Glaucoma is a leading cause of blindness worldwide with the incidence in humans similar to rates reported in dogs. The pathophysiology of glaucoma is complex, multifactorial and incompletely understood. Progress in our understanding of the disease, its management and the prevention of progressive vision loss, has therefore been slow.

 The use of dogs over rodents as models of disease in ophthalmology has advantages including a larger eye that lends itself easily to surgical manipulation and a visual system that is adapted to vision in both day and night.  In order to determine whether dogs can be used as an effective model of disease of glaucoma in human patients, we must determine how to monitor disease progression and/or response to treatment objectively and determine similarities and differences between the species. We will investigate several clinically relevant potential biomarkers in canine glaucoma. A biomarker is a measurable anatomic, physiologic, biochemical, or molecular parameter indicative of a normal or pathologic process, disease state, or of a response to an intervention.  Biomarkers might include physiological measurements, blood tests, genetic, metabolic data, or measurements from images.  We will look to objectively measure disease progression and determine if and when glaucoma and its progression can be detected earlier and more accurately than it currently is. This will subsequently allow development of clinical trials and interventions targeted at a much earlier stage, with potential for greater effects, compared to what is achieved with current treatments. 

(5) Imaging and monitoring osteosarcoma with a novel radiolabelled peptide

(Assoc Prof Chiara Palmieri, University of Queensland)

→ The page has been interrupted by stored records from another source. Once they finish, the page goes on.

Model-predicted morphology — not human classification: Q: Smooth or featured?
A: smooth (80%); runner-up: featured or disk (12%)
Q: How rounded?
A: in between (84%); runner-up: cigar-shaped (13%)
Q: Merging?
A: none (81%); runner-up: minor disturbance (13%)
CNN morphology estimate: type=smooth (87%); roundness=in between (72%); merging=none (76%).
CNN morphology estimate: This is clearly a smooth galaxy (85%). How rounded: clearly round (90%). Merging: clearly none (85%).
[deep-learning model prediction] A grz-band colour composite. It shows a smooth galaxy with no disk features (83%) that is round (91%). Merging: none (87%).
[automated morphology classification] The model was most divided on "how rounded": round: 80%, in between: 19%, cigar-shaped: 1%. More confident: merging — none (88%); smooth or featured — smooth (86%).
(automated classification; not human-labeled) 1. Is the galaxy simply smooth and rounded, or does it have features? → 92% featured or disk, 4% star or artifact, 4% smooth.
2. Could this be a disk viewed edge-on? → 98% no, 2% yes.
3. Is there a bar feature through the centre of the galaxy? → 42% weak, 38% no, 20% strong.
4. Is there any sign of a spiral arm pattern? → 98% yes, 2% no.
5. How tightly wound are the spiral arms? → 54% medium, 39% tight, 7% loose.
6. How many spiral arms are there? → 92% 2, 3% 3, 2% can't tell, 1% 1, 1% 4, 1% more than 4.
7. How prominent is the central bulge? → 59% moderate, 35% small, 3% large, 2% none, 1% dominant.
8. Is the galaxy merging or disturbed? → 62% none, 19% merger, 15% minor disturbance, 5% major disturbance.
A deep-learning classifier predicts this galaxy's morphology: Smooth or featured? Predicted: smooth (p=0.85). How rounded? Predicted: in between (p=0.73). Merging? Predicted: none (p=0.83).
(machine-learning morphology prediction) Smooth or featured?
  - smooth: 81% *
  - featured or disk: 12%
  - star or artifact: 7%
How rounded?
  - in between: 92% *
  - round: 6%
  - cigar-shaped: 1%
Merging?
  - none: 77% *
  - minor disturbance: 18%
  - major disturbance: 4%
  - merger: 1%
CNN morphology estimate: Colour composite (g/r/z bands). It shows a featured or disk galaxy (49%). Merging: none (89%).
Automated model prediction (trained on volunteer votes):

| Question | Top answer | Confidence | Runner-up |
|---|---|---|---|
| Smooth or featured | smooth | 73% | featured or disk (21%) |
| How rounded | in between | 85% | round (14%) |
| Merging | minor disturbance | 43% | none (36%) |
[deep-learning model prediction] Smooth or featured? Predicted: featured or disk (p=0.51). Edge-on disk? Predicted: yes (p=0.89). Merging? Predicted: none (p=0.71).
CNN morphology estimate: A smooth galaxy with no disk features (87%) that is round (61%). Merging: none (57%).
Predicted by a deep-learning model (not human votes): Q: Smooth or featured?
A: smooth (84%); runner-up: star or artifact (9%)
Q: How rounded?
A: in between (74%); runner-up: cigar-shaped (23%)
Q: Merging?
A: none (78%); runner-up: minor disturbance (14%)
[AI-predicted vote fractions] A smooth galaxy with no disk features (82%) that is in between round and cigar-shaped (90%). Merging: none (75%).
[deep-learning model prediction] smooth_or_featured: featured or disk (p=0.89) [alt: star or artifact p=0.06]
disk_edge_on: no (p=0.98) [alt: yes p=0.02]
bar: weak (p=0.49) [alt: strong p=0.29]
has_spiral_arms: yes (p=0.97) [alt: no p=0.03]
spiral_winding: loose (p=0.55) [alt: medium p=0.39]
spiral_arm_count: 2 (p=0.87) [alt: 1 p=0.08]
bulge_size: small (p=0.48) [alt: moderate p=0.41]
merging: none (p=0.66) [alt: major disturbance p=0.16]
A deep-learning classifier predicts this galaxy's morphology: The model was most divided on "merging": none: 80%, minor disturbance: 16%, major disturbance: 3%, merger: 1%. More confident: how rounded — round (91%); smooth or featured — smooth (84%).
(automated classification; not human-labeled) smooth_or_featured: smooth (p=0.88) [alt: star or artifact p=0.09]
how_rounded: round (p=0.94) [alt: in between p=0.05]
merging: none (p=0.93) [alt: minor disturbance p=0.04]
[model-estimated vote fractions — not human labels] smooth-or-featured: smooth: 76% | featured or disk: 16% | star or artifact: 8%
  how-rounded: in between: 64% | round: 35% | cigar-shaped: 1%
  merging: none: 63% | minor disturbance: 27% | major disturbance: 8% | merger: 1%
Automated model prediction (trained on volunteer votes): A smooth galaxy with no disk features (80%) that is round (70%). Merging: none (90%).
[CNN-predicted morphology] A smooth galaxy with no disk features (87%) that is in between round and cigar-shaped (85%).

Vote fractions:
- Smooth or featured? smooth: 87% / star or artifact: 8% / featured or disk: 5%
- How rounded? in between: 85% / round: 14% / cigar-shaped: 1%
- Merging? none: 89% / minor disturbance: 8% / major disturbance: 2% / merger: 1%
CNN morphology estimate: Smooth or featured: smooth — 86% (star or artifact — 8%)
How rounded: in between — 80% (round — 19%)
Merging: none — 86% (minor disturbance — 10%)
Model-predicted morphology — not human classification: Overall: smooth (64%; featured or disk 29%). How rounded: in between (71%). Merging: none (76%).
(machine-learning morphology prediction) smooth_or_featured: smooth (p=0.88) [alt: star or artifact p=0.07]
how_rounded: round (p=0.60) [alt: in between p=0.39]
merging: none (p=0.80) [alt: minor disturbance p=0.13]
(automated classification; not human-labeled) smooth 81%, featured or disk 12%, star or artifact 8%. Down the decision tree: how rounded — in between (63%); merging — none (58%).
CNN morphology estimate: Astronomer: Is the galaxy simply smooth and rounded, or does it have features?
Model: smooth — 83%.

Canine osteosarcoma is a common and aggressive bone cancer in dogs, with high mortality rate and less than 20% of affected patients surviving more than 2 years with standard therapy. The lack of specific and successful drugs and the prohibitive costs of treatment for the management of this tumour in dogs indicate the need for new diagnostic and therapeutic approaches. Cancer cells express many proteins that can be used as molecular targets. c-Met is a specific protein highly expressed in canine osteosarcoma and related to tumour growth and invasion. Developing a non-invasive and safe tool that could measure the expression levels of c-Met in real time would enable early diagnosis of canine osteosarcoma and facilitate the mechanisms to monitor the impact of treatment using new c-Met therapies. We will use a targeted diagnostic agent specific for c-Met to imaging and monitoring canine osteosarcoma in vivo. The key aims of this project will be the validation of this new imaging agent for osteosarcoma in dogs which will improve tumour monitoring (to identify residual cancer cells after therapy) and therapy selection (to identify patients who require further and/or different treatments).